* **What the exercise asks**: Quote the lines of the items word for word, starting at the one containing "country: US" and ending at the one containing "longitude: -117.8622", both included.

* **Source data**:
+--

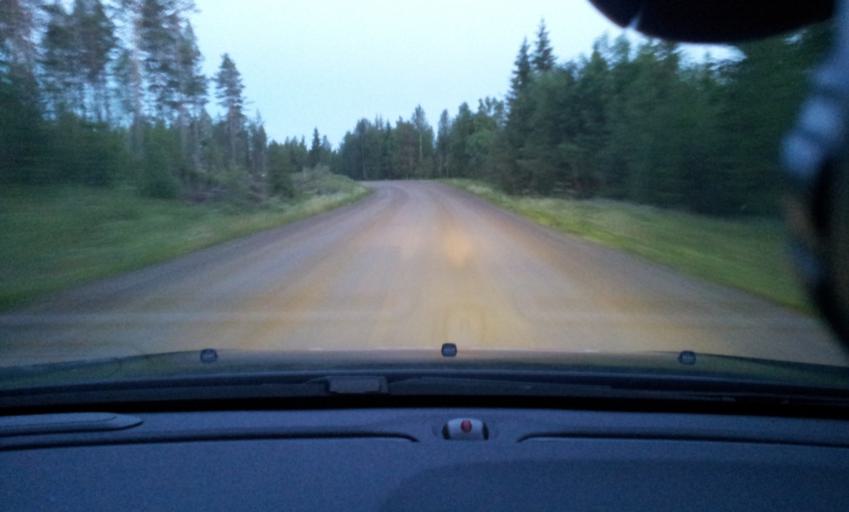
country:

+--

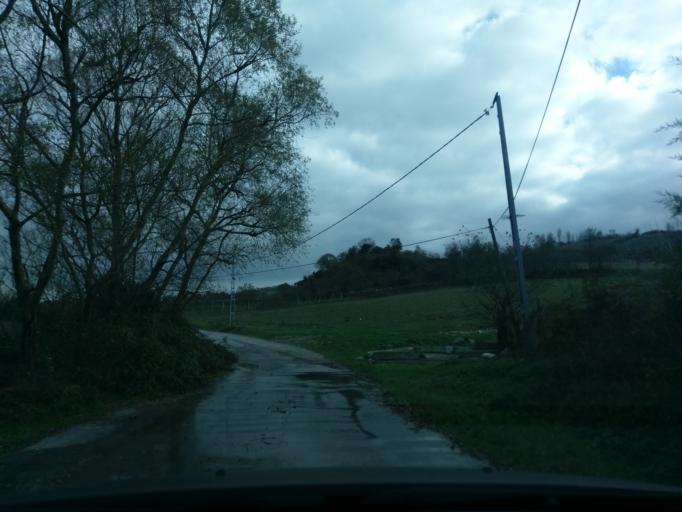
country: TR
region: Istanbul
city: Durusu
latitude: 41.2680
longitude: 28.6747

+--

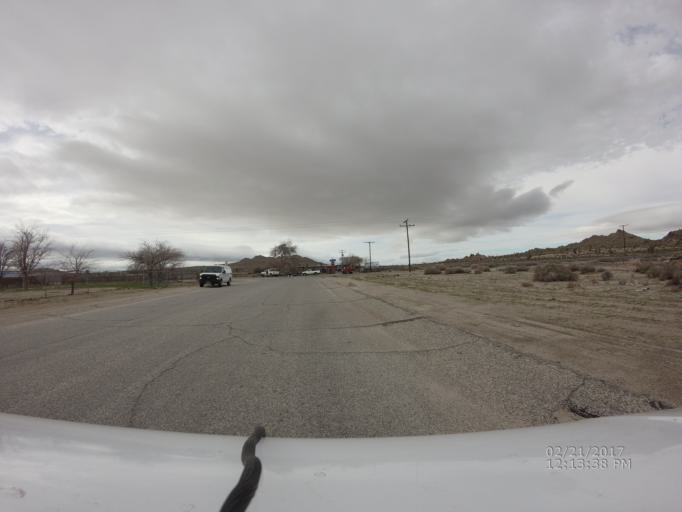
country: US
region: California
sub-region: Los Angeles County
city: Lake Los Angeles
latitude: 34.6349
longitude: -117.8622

+--

* **Exercise output**:
country: US
region: California
sub-region: Los Angeles County
city: Lake Los Angeles
latitude: 34.6349
longitude: -117.8622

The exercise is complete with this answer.